Without any images, write the listing below out word for word.

(Beginning of AVAILABLE DATA)

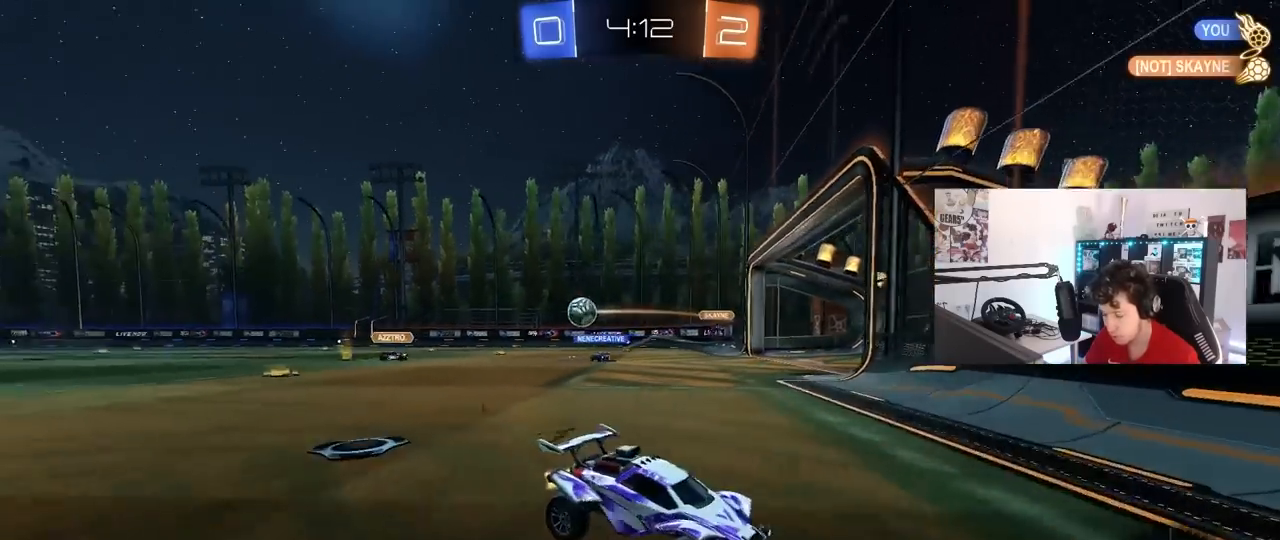
{"keys": ["w"], "mouse": [], "mouse_move": "still", "events": [[33, "shift", "up"], [450, "d", "up"]]}
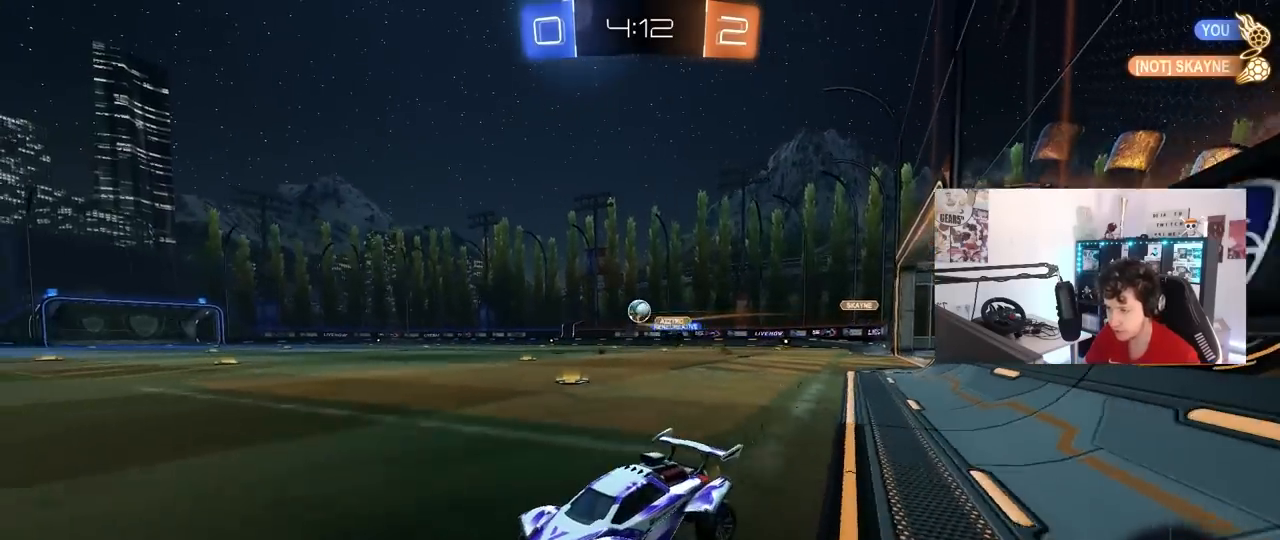
{"keys": ["d", "w"], "mouse": [], "mouse_move": "still", "events": [[183, "d", "down"]]}
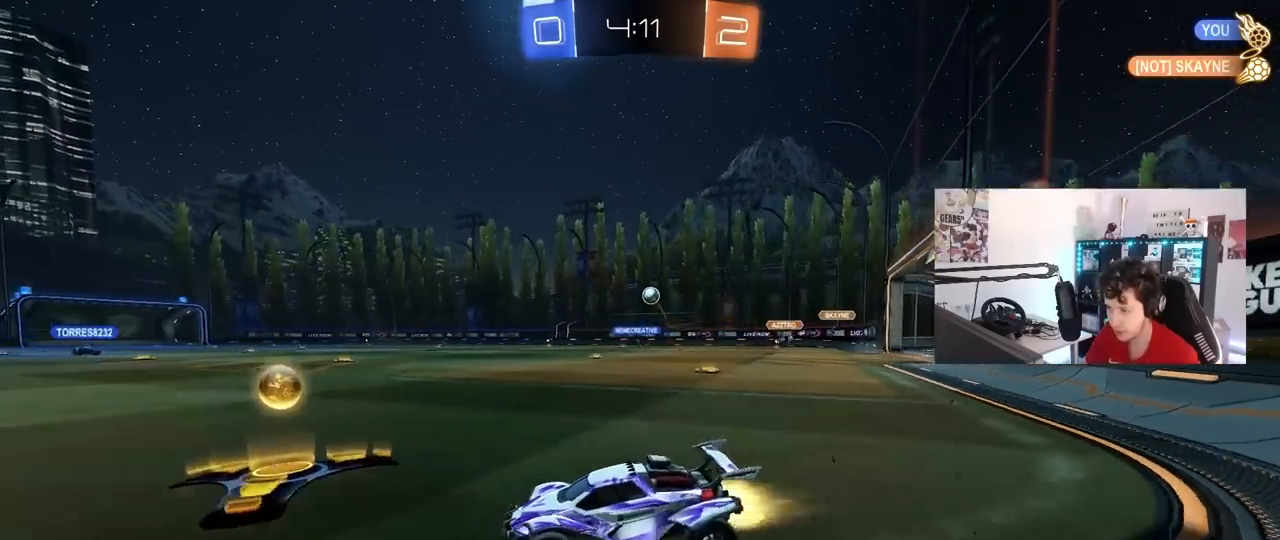
{"keys": ["d", "s", "shift", "space"], "mouse": ["left"], "mouse_move": "still", "events": [[17, "mouse_left", "down"], [67, "mouse_right", "down"], [100, "shift", "down"], [150, "mouse_right", "up"], [200, "mouse_right", "down"], [200, "s", "down"], [200, "w", "up"], [350, "space", "down"], [383, "mouse_right", "up"]]}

(End of AVAILABLE DATA)

### THE COMPLETED TASK:
{"keys": ["w"], "mouse": [], "mouse_move": "still", "events": [[33, "shift", "up"], [450, "d", "up"]]}
{"keys": ["d", "w"], "mouse": [], "mouse_move": "still", "events": [[183, "d", "down"]]}
{"keys": ["d", "s", "shift", "space"], "mouse": ["left"], "mouse_move": "still", "events": [[17, "mouse_left", "down"], [67, "mouse_right", "down"], [100, "shift", "down"], [150, "mouse_right", "up"], [200, "mouse_right", "down"], [200, "s", "down"], [200, "w", "up"], [350, "space", "down"], [383, "mouse_right", "up"]]}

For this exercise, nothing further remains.